_Daftar Kegiatan_
1: Menurut bacaan tentang Ketua RT 02 Desa Ajikuning, berapa lama Ibu Hana merantau di Tawau?
2: Lanjutkan bacaan tentang Ketua RT 02 Desa Ajikuning mulai setelah kalimat terakhirnya.

_Bacaan Latihan_
##############################
Langsung ke konten utama

Ibu RT Dua Negara


Ini dia pengalaman pertama saya ke luar negeri. Tanpa paspor ataupun tiket pesawat terbang. Begitu mudahnya untuk keluar dari perbatasan Indonesia di Desa Ajikuning. Hanya tinggal melewati patok 3 yang tingginya mungkin hanya satu sentimeter. Saya pun sampai di Malaysia. Tapi, ko gak ada bedanya? Sebab, disebrang yang tinggal itu juga orang Indonesia. Berikut jurnal perjalanan saya pada hari Selasa, 19 Juni 2012....
Perjalanan mengunjungi Ibu RT 2 Negara .. 
Ketua RT 02, Desa Ajikuning, Sebatik Tengah bernama Hana. Ia merupakan seorang perempuan perantauan yang bersal dari Sulawesi . Tepatnya daerah pinrang. Suami Ibu Hana juga berasal dari Sulawesi yakni bone. Sebelum sampai tempat ini, ia pernah merantau di Malaysia, tepatnya di Tawau selama 13 tahun. Ia memilih untuk pergi merantau sebab melihat orang-orang yang pergi merantau semuanya berhasil. “Mereka pulang berjaya semua. Banyak barang yang dibawa. Begitulah merantau. Ya begini kerjanya. Habis dikampung tidak ada kerja. Hanya bersawah saja”, ujar Ibu Hana. Kemampuannya yang dianggap mampu dan sigap untuk mengurusi warga membuat dirinya ditunjuk untuk menjadi Ketua RT 02. Begitulah kira-kira informasi singkat yang saya terima dari salah seorang warga RT 02. Rumah Ibu Hana sendiri berada di wilayah Malaysia. Sebuah kondisi yang unik, seorang aparat pemerintah Indonesia justru bermukim di wilayah Malaysia. Rumah Ibu Hana di sebrang sungai melewati patok 3, sebuah patok yang menjadi batas negara. Tapi inilah kenyataan. Malaysia pun tidak terlalu merisaukan kehadiran warga Indonesia yang bermukim di wilayahnya. Sebab, wilayah tersebut tidak juga terlampau disentuh oleh Malaysia.
##############################
_Informasi yang Diberikan_
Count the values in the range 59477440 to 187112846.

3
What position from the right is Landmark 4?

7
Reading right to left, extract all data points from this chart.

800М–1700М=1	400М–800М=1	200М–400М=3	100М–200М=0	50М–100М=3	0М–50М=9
##############################
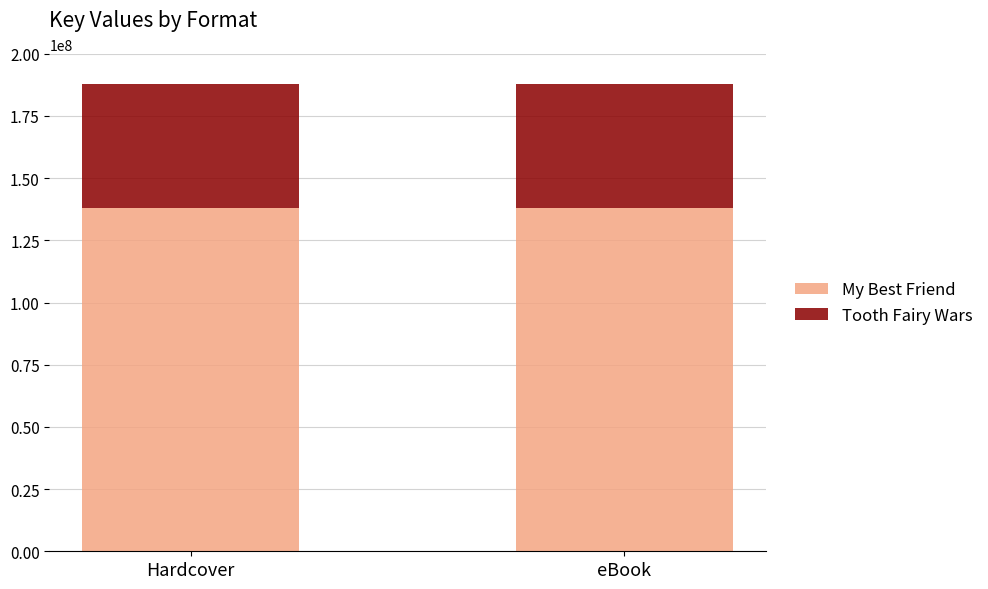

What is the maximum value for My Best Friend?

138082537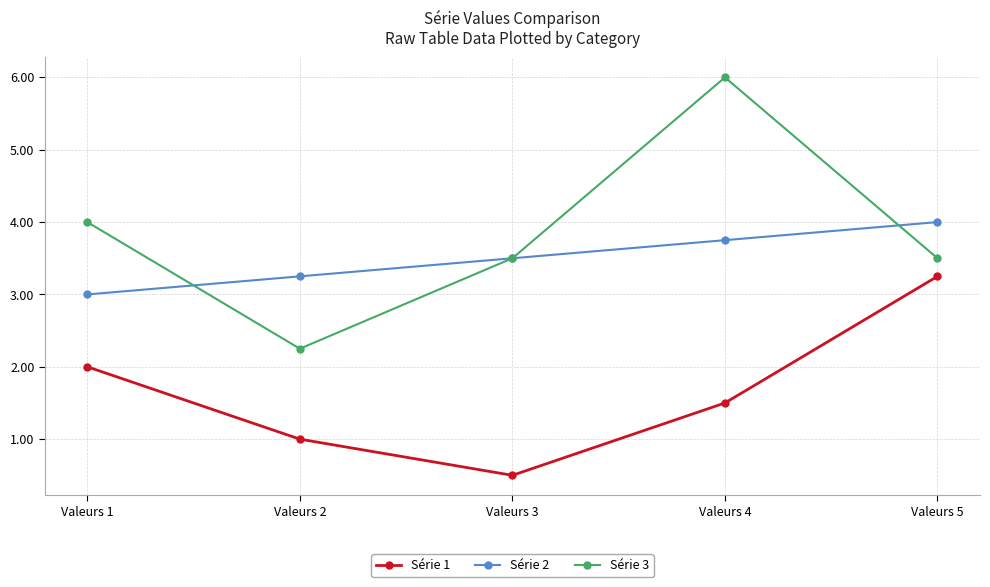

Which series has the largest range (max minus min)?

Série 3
##############################
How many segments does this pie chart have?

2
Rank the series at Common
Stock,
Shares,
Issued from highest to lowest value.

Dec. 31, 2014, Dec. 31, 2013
##############################
_Jawaban Tiap Butir_
1: Selama 13 tahun.

2:
Saya dan Ibu Hana

Patok 3
RT 02 memiliki jumlah penduduk sebesar 55 Kepala Keluarga (KK). Ada delapan rumah yang berada di sebrang sungai. Kedelapan rumah ini termasuk rumah Ibu Hana selaku ketua RT, tidak memiliki nomor rumah. Namun, kedelapan rumah ini masuk ke dalam sensus penduduk. Walaupun masuk wilayah Malaysia, tidak terlampau sering dilakukan patrol penjagaan patok oleh Askar Malaysia (tentara Malaysia). Hanya saja pada waktu gejolak ambalat Askar Malaysia melakukan patroli. Itupun hanya sekali.

Ibu Hana mendapatkan rumah yang kini ia tinggali dengan cara membayar dari warga sebesar Rp1.000.000,-. Uang tersebut semacam uang pergantian untuk pembangunan rumah. Ibu Hana memiliki kewajiban untuk membayar sewa tanah per-tahun kepada Malaysia. Besar biaya sewa kira-kira 150 ringgit/bulan atau sebesar Rp450.000,-/bulan.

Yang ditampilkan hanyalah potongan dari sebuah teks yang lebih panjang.